Silas Marner Day 39: Truth, Lies & Life before psychology was invented

muscari
Muscari March 18

The women in Silas Marner  (full text here) are humans who struggle under the  difficulty of not being emancipated in different ways: Eppie’s drug-addicted mother Molly, the scrub-polish-make-bake-and-run-your-household-like-an-army Dolly Winthrop, and here, Nancy Lammeter. She is somewhat educated, but for no purpose, and having  no children, her days are emptier than  her childed sister’s, her  consciousness left to ruminate on  what seem at first to be the smallest  and least significant of things.

What I get interested in here, as I read about Nancy, is how the author, George Eliot, an exceptionally well (self) educated woman of immense intelligence imagines the movements of the human mind. This is psychology before William James, before Freud.

Watch the way we go in and in:

Her mind not being courted by a great variety of subjects, she filled the vacant moments by living inwardly, again and again, through all her remembered experience, especially through the fifteen years of her married time, in which her life and its significance had been doubled.

Nancy’s like a  woman in prison, imprisoned in her life. There is no stimulation, only repetitive reflection on her ‘remembered experience’. But what else is there for her mind to dwell on? Having little external stimulation, she must live ‘inwardly’. The only subject matter of  depth she has is her relationship with her husband.  At First we have no idea what Nancy is going to think about.  Only very gladually do we  dig down the the realiy of what is bothering her.

She recalled the small details, the words, tones, and looks, in the critical scenes which had opened a new epoch for her by giving her a deeper insight into the relations and trials of life, or which had called on her for some little effort of forbearance, or of painful adherence to an imagined or real duty– asking herself continually whether she had been in any respect blamable.

She won’t say – Nancy won’t think, won’t put into words – whatever it is we are talking about. we’re going roundthe houses.

At the same time as George Eliot is observing this action of a mind turned in on itself, she’s also noting that this is a kind of norm. This is likely, in the nineteenth and most of the twentieth century, to be the lot of a middle class woman: inwardness, self-judging, obsessive, the mind pacing like a caged polar bear, in its too-small arena:

This excessive rumination and self-questioning is perhaps a morbid habit inevitable to a mind of much moral sensibility when shut out from its due share of outward activity and of practical claims on its affections–inevitable to a noble-hearted, childless woman, when her lot is narrow.

▬▬▬

• _Task requirements_:
**A)** Answer these questions about the Silas Marner blog post, each on its own line:
(i) How many years of Nancy's married life does she keep reliving?
(ii) To what animal does the post compare a mind in too small an arena?
(iii) Which two figures does the post say George Eliot's psychology came before?
**B)** Using the Silas Marner blog post, explain in one to three sentences why Nancy Lammeter has to live "inwardly."
**C)** Carry on the Silas Marner blog post from the point where it ends.

• _The data_:
▬▬▬

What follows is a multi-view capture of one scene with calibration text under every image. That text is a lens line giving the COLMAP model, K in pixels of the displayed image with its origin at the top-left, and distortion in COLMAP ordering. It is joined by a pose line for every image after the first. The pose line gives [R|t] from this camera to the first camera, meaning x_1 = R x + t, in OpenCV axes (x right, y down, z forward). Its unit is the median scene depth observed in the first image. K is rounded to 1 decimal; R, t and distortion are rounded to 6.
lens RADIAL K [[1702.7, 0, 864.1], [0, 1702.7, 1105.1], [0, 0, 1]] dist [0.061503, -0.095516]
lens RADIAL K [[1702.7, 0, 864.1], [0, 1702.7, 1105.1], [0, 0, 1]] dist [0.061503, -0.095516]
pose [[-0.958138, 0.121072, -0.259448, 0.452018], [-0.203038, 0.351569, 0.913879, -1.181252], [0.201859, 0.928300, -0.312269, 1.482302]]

▬▬▬

• _Answers for the exercise_:
**A)**
(i) Fifteen years.
(ii) A caged polar bear.
(iii) William James and Freud.

**B)** Nancy has no children, so her days are emptier than her sister's, and her mind has little outside stimulation because it is "not being courted by a great variety of subjects." She therefore fills her vacant moments by going over her remembered experience again and again. The only deep subject she has is her relationship with her husband.

**C)**
Later, George Eliot will pick up this idea in the persons of other women  – the Aunts’ Glegg in Mill on the Floss, obsessed with the designs of their china and muslin, the only choices they have really had, Romola, who comes to massive life  through calls from without in a national tragedy in the novel of her name, Dorothea Brooke in Middlemarch. For an under-occupied childless man of a similar class there was study, Darwinian collecting, politics, horses, gambling or  other dissipations. For a woman? The mind turning in on itself:

“I can do so little–have I done it all well?” is the perpetually recurring thought; and there are no voices calling her away from that soliloquy, no peremptory demands to divert energy from vain regret or superfluous scruple.

I notice now that George Eliot doesn’t seem quite to be talking about Nancy.  She has looked up from the story, from the character  she’s writing about, to  think on a more generalised level about laws of being.  She’s taken an example, but drawing a wider conclusion. ‘And there are no voices calling her away from that soliloquy’  The pronoun ‘her’ in that sentence is not simply referring to Nancy.

But now we turn back to Nancy, and see some of the precise and particular moments of Nancy’s particular experience, and uncover something painful and hard to admit:

There was one main thread of painful experience in Nancy’s married life, and on it hung certain deeply-felt scenes, which were the oftenest revived in retrospect. The short dialogue with Priscilla in the garden had determined the current of retrospect in that frequent direction this particular Sunday afternoon. The first wandering of her thought from the text, which she still attempted dutifully to follow with her eyes and silent lips, was into an imaginary enlargement of the defence she had set up for her husband against Priscilla’s implied blame. The vindication of the loved object is the best balm affection can find for its wounds:–“A man must have so much on his mind,” is the belief by which a wife often supports a cheerful face under rough answers and unfeeling words. And Nancy’s deepest wounds had all come from the perception that the absence of children from their hearth was dwelt on in her husband’s mind as a privation to which he could not reconcile himself.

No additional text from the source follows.